++++ Exercise text ++++

Handling Large Files in Projects

Quarto

Author

Affiliation

Jeff Jacobs

jj1088@georgetown.edu

Published

December 16, 2024

The Problem

Since final projects in DSAN span a wide set of domains/application areas, and therefore a wide range of dataset structures, it’s common to have files larger than the 50 MB recommended maximum (and 100 MB absolute maximum) imposed by GitHub!

In these cases, at least in the research domains I’ve worked in, the most common approach is to:

Store your code and small data files on GitHub, but
Store your large data files in a cloud storage service like Google Drive

Integrating the larger data files into your code, then, becomes the hard part. Since Georgetown students have a large Google Drive allocation built into your @georgetown.edu accounts, here I will show how to store large data files in Google Drive and then load them into your code, in both R and Python.

Uploading Files and Setting Permissions

The first step is to upload your large data file(s) to a folder in Google Drive, then right-click on the file(s) you’d like to incorporate into your code and click “Share”, then set permissions to “Anyone with the link”.

++++

- Your instructions
Answer these questions from the guide on handling large files:
1. What is GitHub's absolute maximum file size?
2. Where does the guide suggest keeping large data files?
3. Which sharing permission should the uploaded files get?

++++ Given data ++++

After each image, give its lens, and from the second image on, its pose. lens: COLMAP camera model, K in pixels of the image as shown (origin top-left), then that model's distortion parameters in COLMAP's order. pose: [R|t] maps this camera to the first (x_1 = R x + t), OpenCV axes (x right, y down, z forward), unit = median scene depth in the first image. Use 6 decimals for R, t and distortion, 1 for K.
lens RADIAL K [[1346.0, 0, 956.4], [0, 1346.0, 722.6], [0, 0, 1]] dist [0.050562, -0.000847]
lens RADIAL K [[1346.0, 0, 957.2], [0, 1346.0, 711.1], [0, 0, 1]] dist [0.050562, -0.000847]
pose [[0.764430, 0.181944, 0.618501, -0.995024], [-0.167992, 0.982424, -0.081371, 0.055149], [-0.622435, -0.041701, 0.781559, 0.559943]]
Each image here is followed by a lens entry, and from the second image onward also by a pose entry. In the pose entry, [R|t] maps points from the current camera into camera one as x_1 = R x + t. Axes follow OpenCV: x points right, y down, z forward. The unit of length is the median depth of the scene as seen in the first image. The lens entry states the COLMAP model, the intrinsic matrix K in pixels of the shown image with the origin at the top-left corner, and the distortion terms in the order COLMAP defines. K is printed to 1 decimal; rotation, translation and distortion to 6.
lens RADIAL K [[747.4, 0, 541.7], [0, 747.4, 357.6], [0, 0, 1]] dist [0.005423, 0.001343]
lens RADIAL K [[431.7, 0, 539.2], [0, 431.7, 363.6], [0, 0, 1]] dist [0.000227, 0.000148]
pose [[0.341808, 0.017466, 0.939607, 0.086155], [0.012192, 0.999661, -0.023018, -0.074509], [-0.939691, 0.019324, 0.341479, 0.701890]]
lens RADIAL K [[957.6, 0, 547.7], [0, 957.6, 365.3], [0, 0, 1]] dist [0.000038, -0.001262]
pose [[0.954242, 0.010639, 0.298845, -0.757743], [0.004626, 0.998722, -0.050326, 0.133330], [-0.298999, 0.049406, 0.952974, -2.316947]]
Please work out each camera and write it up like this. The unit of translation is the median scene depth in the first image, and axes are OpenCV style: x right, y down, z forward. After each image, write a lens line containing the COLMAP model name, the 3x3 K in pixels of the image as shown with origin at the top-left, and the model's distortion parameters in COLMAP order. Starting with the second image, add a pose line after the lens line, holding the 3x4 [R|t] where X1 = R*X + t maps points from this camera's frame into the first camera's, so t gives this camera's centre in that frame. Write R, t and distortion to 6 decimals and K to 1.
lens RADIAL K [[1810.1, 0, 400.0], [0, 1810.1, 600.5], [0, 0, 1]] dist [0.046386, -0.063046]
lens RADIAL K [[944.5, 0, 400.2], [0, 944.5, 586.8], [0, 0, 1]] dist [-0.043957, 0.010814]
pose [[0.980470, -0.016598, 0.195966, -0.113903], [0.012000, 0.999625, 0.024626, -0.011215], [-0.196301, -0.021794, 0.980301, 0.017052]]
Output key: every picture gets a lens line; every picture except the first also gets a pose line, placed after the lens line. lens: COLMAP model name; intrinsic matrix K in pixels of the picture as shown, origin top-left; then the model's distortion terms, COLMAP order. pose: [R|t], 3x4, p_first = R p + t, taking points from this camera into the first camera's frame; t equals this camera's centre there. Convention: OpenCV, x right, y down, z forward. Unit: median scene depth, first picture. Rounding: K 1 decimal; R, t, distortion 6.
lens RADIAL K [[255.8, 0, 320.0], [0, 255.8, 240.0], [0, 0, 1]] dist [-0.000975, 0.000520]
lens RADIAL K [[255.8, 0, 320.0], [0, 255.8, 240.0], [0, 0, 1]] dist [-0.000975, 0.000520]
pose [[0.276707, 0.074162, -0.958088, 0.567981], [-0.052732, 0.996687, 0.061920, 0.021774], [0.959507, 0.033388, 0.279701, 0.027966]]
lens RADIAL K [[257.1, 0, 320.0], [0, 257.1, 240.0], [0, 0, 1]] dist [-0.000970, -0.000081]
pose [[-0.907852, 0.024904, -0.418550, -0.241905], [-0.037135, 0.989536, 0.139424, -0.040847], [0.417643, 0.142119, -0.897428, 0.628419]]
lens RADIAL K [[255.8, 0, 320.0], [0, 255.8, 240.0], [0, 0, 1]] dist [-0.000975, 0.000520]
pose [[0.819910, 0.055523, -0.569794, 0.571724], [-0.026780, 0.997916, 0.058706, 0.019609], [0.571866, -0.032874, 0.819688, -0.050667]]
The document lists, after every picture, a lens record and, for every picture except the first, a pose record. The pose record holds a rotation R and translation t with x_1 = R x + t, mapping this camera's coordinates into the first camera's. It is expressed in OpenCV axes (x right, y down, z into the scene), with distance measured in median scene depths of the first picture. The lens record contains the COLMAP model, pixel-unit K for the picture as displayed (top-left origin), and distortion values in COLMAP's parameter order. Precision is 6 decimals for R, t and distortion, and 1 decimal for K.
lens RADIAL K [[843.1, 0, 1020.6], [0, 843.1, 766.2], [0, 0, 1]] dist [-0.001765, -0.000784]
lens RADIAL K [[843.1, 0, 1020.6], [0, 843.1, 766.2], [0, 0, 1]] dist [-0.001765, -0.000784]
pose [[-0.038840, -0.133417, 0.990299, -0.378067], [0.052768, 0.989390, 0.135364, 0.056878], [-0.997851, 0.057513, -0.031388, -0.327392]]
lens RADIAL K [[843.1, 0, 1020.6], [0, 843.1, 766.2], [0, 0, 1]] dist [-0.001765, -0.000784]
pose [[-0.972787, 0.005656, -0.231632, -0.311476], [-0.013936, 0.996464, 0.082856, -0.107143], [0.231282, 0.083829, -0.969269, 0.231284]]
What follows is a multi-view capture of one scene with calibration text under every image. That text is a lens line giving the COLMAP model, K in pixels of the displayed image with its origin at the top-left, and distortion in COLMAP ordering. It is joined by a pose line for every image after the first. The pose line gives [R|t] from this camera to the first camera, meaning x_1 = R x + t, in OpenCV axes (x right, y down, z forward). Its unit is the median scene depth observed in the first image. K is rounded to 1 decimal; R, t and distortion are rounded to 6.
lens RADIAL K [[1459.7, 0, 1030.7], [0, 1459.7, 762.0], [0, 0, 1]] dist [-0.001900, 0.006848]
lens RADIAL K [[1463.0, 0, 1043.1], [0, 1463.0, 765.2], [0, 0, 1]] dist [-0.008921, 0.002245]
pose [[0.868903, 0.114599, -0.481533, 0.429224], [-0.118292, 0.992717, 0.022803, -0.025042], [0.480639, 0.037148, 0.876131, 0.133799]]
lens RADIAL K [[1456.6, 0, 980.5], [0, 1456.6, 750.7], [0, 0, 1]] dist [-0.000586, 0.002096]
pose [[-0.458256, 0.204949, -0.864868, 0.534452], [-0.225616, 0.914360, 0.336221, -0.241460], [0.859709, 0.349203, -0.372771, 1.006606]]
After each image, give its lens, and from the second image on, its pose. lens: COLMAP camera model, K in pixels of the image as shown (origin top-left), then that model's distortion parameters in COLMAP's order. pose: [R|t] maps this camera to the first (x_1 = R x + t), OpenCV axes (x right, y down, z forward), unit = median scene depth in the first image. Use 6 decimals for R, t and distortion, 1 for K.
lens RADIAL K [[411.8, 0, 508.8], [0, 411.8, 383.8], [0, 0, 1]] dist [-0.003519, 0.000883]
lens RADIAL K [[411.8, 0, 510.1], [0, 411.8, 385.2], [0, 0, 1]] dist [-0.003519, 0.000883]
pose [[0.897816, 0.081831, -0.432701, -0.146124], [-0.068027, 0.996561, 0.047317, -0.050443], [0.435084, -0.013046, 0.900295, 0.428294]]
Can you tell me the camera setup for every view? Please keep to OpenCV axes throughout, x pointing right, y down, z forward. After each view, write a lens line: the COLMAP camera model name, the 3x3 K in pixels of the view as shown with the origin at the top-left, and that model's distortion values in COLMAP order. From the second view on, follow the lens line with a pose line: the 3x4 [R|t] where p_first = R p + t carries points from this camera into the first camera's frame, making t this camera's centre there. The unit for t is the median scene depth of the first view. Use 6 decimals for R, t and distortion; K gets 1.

++++

- Response to the task
1. 100 MB.
2. In a cloud storage service like Google Drive.
3. "Anyone with the link".